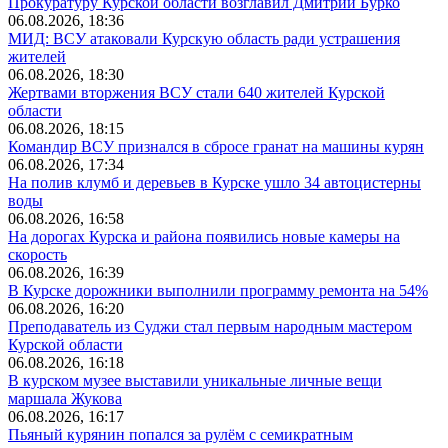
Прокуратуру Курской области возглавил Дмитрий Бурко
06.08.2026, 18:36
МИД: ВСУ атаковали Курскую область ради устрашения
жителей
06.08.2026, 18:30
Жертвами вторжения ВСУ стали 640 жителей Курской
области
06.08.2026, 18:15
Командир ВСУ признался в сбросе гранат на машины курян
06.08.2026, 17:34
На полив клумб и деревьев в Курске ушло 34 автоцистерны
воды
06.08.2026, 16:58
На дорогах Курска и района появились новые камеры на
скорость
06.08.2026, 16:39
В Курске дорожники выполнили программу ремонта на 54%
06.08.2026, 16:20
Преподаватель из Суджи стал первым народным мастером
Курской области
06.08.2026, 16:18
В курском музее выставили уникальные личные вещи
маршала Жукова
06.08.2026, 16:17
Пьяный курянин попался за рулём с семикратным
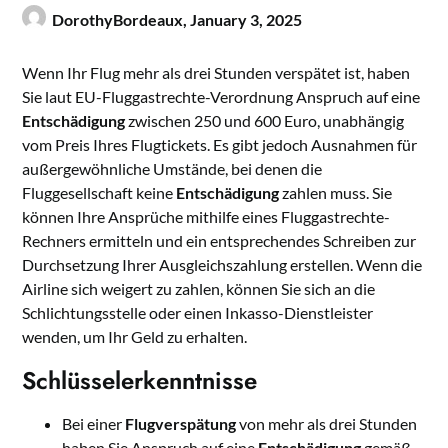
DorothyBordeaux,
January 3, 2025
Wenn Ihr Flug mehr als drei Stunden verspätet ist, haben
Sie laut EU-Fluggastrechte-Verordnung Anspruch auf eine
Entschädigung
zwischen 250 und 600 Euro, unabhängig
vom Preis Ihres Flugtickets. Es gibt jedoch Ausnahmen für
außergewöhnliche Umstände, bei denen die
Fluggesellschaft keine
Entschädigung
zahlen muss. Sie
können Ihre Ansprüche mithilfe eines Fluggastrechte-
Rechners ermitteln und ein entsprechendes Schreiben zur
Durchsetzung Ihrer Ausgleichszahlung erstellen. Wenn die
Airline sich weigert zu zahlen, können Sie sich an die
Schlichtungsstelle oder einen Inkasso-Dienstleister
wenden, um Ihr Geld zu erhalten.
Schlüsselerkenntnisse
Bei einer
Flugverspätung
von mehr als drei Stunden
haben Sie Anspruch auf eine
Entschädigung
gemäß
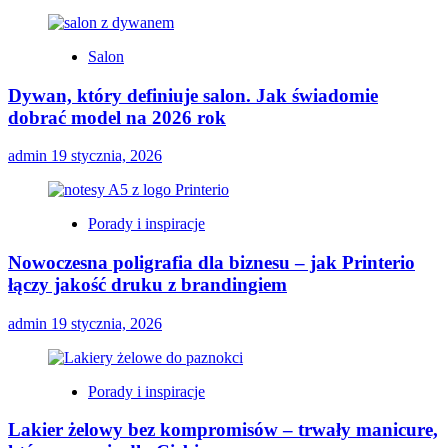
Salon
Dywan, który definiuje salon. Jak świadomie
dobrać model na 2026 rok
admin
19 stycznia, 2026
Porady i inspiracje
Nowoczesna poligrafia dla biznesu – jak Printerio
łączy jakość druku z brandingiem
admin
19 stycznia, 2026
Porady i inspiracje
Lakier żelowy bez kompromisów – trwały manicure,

- - - - -

EXERCISE INSTRUCTIONS: Go through the listing above and find each line that contains "жителей", then copy it.

THE COMPLETED TASK:
жителей
Жертвами вторжения ВСУ стали 640 жителей Курской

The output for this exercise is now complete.